_Given problem 1:_ Copy the bank article word for word, starting at "In part, this" and ending at "profit from consumers.".
_Given problem 2:_ In the bank article, what is the average credit card APR today?
_Given problem 3:_ Go on with the bank article from where it stops.

8/12/2009

How to profit from your bank

Banks are moving back into the black, with both Barclays and HSBC posting multi-billion pound profits this week.

In part, this return to profitability has been driven by many banks offering far less competitive deals to their customers.


Not all banks are sitting so pretty: Northern Rock and Lloyds for example are still squarely in the red. But here, too, there are fears that banks are trying to repair their balance sheets by squeezing more profit from consumers.

Borrowing rates across all banks have remained stubbornly high and most people trying to secure a mortgage, personal loan or credit card will find rates higher than a year ago, particularly if they have a less than perfect credit score.

In particular, banks stand accused of exploiting home owners looking for the security of a fixed-rate mortgage. According to Moneyfacts, the financial data provider, the profit margins on these deals now stand at a 20-year high.

It is a similar picture with credit cards. Today the average APR rate is 18.1pc – up from 17.4pc a year ago – despite the fact that interest rates have fallen from 5pc to 0.5pc over this period.

Banks are not only getting more parsimonious about what they are prepared to lend, they are also paying far stingier rates of interest on money deposited with them.

Current accounts are a prime example. Today the vast majority of current accounts (83pc) pay less than 0.1pc interest on credit balances – again according to Moneyfacts. A year ago only about half (57pc) paid such a low amount. Worse still, nearly half of accounts today (49pc) pay no interest at all on money held in a current account. This is a sharp increase from a year ago, when only 19pc of current accounts did not pay interest.

_Supplied records:_
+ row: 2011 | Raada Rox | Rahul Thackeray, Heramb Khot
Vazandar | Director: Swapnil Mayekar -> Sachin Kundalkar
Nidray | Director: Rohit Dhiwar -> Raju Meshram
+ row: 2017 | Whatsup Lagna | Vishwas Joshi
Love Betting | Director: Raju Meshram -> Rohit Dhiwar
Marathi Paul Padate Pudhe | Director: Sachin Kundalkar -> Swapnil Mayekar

_Answer 1:_
In part, this return to profitability has been driven by many banks offering far less competitive deals to their customers.


Not all banks are sitting so pretty: Northern Rock and Lloyds for example are still squarely in the red. But here, too, there are fears that banks are trying to repair their balance sheets by squeezing more profit from consumers.

_Answer 2:_ 18.1pc

_Answer 3:_
Over this period the average overdraft rates have reduced marginally. But this masks the fact that a number of better-paying accounts, including the one offered by Nationwide BS, have recently had their rates raised.

Savings accounts are also paying less. A year ago the average easy access rate was 3.73pc; today it is a meagre 0.75pc; although this is mainly due to the dramatic fall in interest rates, rather than profiteering from banks.

With the gaps between savings rates and borrowing rates widening, it is not very hard to see how banks are making money.

But savvy customers can beat the banks at their own game. Kevin Mountford of Moneysupermarket.com says: "Consumers can help themselves by ensuring they shop around for the best deals."

As he points out, while many of the products advertised by the big banks offer pretty lacklustre rates, most banks still have one or two "best buys" designed to lure new customers through the door. Often these are "loss leaders", offering short-term introductory rates on which the banks make no money.

Banks make their money from existing customers who have little enthusiasm for moving their money elsewhere.

If you want to profit from the banks, rather than let them profit from you, you need to take advantage of such offers. And once you have secured the right deal, don't be shy about switching again. Loyalty rarely pays in financial services.

Follow our guide to get the current best banking deals on the high street.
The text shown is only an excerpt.